I dropped a handful of leaves into the sink and swished them in the water. “You would go work for that family after what they did?”

She shrugged. “It’s work.”

“Maybe one of the schools is hiring. I can talk to—”

“Now, there you go again.”

“There I go again what?”

“You done enough, Civil.”

“I’m just saying that if—”

“Civil.”

“You sound like Mace.”

“Hand me that pot. It’s a hock in the icebox.”

“Yes, ma’am.”

As I squatted to get the pot, I heard the front door open. The girls came straight to the kitchen, and when they saw me both of them wrapped their arms around my neck.

“Where y’all been?” I kissed India’s forehead.

“Look what I got.” Erica held up a tube of lipstick.

“Where you get that?”

“I found it. It’s been used a lot, but my friend say I can just wipe it off with a tissue and it be like new again.”

“Oh.” The lipstick was dirty and flattened all the way down to the tip. It was just on the edge of my tongue to offer to buy her a new tube from the drugstore, but I stayed quiet. I knew Mrs. Williams was watching me.

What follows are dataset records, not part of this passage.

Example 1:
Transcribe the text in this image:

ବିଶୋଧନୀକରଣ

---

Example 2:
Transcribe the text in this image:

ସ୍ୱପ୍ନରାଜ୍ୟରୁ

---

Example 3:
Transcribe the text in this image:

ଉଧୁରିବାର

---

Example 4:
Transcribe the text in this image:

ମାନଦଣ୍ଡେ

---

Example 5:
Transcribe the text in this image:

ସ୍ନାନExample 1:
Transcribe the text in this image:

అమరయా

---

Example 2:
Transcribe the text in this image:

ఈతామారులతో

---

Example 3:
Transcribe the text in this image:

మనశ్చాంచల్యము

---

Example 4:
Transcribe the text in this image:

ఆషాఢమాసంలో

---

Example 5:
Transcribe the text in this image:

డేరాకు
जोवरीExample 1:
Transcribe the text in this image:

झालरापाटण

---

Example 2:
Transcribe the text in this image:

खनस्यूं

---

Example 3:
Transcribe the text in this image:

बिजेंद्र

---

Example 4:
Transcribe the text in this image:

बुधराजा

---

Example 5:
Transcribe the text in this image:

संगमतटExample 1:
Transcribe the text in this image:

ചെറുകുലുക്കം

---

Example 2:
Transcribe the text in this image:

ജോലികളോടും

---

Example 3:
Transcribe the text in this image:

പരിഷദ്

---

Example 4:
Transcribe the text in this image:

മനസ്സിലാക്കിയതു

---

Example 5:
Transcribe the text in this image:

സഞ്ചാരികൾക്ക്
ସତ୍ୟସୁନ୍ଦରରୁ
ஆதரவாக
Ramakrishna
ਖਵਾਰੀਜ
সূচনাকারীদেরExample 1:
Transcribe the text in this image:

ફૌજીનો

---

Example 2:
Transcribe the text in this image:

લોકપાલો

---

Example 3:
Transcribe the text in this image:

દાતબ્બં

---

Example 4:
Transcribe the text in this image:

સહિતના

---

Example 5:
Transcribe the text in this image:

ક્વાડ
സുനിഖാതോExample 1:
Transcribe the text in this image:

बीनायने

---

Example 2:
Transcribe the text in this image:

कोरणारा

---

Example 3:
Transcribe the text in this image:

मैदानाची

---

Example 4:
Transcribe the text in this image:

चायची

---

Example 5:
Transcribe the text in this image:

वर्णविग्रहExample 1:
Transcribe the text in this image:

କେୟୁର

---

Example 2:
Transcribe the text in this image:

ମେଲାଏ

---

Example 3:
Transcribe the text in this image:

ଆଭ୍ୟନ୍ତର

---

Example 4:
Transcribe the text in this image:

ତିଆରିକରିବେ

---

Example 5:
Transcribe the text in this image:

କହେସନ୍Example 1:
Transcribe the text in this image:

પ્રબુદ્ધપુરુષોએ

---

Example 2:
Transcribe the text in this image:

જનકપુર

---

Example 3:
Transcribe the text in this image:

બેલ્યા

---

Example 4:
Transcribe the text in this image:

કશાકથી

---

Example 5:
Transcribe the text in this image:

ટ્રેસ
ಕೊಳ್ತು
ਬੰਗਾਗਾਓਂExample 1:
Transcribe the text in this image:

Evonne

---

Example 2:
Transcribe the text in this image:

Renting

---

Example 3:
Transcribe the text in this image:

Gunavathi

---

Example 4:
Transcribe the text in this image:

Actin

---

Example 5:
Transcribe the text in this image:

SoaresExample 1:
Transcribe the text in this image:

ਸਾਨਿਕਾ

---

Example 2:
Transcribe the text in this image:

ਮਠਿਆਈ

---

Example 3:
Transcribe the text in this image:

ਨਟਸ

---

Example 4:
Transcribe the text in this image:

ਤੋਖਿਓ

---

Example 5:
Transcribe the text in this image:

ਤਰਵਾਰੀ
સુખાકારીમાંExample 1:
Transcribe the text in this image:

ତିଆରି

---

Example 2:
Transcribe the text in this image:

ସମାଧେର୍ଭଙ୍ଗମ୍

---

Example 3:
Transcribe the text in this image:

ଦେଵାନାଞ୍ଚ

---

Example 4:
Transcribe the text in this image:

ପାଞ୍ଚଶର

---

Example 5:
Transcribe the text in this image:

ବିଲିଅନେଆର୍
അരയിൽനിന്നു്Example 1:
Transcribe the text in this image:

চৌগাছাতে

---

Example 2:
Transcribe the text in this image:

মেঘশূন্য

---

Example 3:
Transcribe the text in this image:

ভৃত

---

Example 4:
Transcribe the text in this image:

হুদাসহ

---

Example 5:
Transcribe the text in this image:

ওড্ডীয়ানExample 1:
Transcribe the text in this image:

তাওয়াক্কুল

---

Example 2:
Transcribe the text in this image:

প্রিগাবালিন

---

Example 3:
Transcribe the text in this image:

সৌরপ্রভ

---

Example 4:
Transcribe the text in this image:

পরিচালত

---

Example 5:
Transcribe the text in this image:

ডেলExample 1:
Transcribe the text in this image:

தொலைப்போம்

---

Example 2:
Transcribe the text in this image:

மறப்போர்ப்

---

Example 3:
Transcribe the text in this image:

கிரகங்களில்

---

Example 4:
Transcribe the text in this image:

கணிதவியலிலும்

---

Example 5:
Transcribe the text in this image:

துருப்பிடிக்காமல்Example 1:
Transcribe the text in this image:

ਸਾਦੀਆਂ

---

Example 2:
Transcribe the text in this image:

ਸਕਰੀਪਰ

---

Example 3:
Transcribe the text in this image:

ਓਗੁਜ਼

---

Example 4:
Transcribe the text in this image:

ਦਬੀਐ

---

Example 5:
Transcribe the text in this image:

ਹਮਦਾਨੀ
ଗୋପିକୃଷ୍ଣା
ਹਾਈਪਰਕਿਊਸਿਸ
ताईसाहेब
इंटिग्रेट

That woman could say all she wanted to about me trying to fix things. These girls were my girls, too, and I was going to do for them what I wanted. Tomorrow I would pick up some new lipstick for Erica.

FORTY-ONE

Lou dangled a pen from his fingers.

“Lou, I was thinking about something, how the government is saying that these sterilization policies didn’t intentionally target poor women. About how you got to prove it.”

“Yes?”

We were sitting in an office the courthouse designated for lawyers during trials. Two desks and two chairs faced each other. A small window overlooked the street. The room was cold and drafty and the walls were bare.

“This ain’t that different than what happened at Tuskegee.”

“What we are talking about here is a little different. Eighty-two people have been sterilized in the state of Alabama in the past year, forty of them white. The defense will claim that percentage proves their point. Far as I know weren’t any white men infected in the Tuskegee study.” Lou didn’t talk down to me when we discussed the trial. In fact, I’d say he took me seriously. He used me as a sounding board to think things through.

“But half the people in Alabama aren’t Black. That’s not a proportionate number,” I said.